--- What the task asks ---
Go through the data and copy every line exactly, but not the images.

--- Record set ---

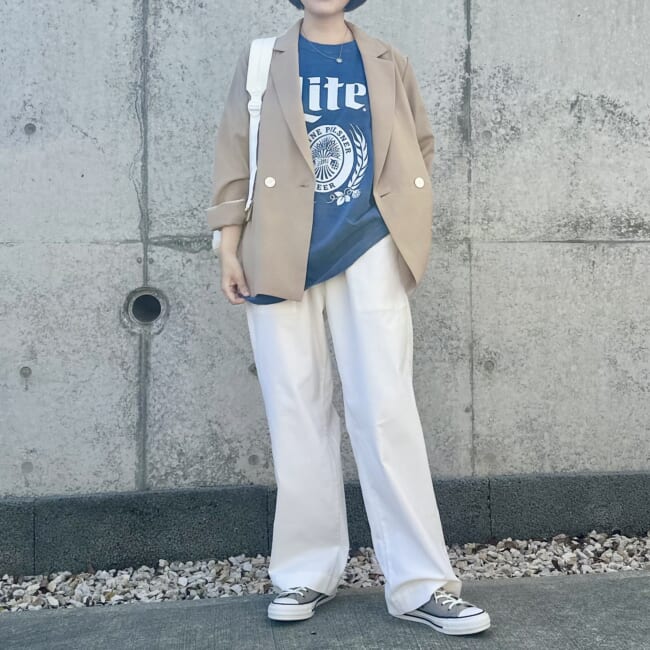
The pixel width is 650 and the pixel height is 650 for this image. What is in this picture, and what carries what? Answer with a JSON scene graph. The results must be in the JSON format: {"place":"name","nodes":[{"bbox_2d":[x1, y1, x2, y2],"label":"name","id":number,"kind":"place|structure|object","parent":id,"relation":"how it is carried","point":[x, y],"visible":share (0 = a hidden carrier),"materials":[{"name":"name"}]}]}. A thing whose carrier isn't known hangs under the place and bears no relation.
{"place":"outdoors","nodes":[
{"label":"outdoors","id":0,"kind":"place"},
{"bbox_2d":[0,1,648,558],"label":"concrete wall","id":1,"kind":"structure","parent":0,"point":[82,126],"materials":[{"name":"grey concrete"}]},
{"bbox_2d":[121,286,168,332],"label":"drain pipe","id":2,"kind":"object","parent":1,"relation":"in","point":[146,320],"visible":0.86,"materials":[{"name":"grey"}]},
{"bbox_2d":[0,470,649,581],"label":"concrete curb","id":3,"kind":"structure","parent":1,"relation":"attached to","point":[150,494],"materials":[{"name":"grey concrete"}]},
{"bbox_2d":[0,570,649,649],"label":"pavement","id":4,"kind":"structure","parent":0,"point":[540,587],"materials":[{"name":"grey concrete"}]},
{"bbox_2d":[207,0,493,635],"label":"woman","id":5,"kind":"object","parent":4,"relation":"on","point":[294,92],"visible":0.91},
{"bbox_2d":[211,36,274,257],"label":"shoulder bag","id":6,"kind":"object","parent":5,"relation":"on","point":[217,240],"visible":0.19,"materials":[{"name":"white"}]},
{"bbox_2d":[287,0,367,11],"label":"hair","id":7,"kind":"object","parent":5,"relation":"on","point":[364,0],"visible":0.27,"materials":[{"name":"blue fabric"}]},
{"label":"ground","id":8,"kind":"structure","parent":0},
{"bbox_2d":[0,529,649,615],"label":"gravel strip","id":9,"kind":"object","parent":8,"relation":"on","point":[369,584],"visible":0.49,"materials":[{"name":"grey gravel"}]}
]}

--- Written answer ---
The pixel width is 650 and the pixel height is 650 for this image. What is in this picture, and what carries what? Answer with a JSON scene graph. The results must be in the JSON format: {"place":"name","nodes":[{"bbox_2d":[x1, y1, x2, y2],"label":"name","id":number,"kind":"place|structure|object","parent":id,"relation":"how it is carried","point":[x, y],"visible":share (0 = a hidden carrier),"materials":[{"name":"name"}]}]}. A thing whose carrier isn't known hangs under the place and bears no relation.
{"place":"outdoors","nodes":[
{"label":"outdoors","id":0,"kind":"place"},
{"bbox_2d":[0,1,648,558],"label":"concrete wall","id":1,"kind":"structure","parent":0,"point":[82,126],"materials":[{"name":"grey concrete"}]},
{"bbox_2d":[121,286,168,332],"label":"drain pipe","id":2,"kind":"object","parent":1,"relation":"in","point":[146,320],"visible":0.86,"materials":[{"name":"grey"}]},
{"bbox_2d":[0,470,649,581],"label":"concrete curb","id":3,"kind":"structure","parent":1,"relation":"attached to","point":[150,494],"materials":[{"name":"grey concrete"}]},
{"bbox_2d":[0,570,649,649],"label":"pavement","id":4,"kind":"structure","parent":0,"point":[540,587],"materials":[{"name":"grey concrete"}]},
{"bbox_2d":[207,0,493,635],"label":"woman","id":5,"kind":"object","parent":4,"relation":"on","point":[294,92],"visible":0.91},
{"bbox_2d":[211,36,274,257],"label":"shoulder bag","id":6,"kind":"object","parent":5,"relation":"on","point":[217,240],"visible":0.19,"materials":[{"name":"white"}]},
{"bbox_2d":[287,0,367,11],"label":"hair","id":7,"kind":"object","parent":5,"relation":"on","point":[364,0],"visible":0.27,"materials":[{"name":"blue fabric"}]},
{"label":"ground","id":8,"kind":"structure","parent":0},
{"bbox_2d":[0,529,649,615],"label":"gravel strip","id":9,"kind":"object","parent":8,"relation":"on","point":[369,584],"visible":0.49,"materials":[{"name":"grey gravel"}]}
]}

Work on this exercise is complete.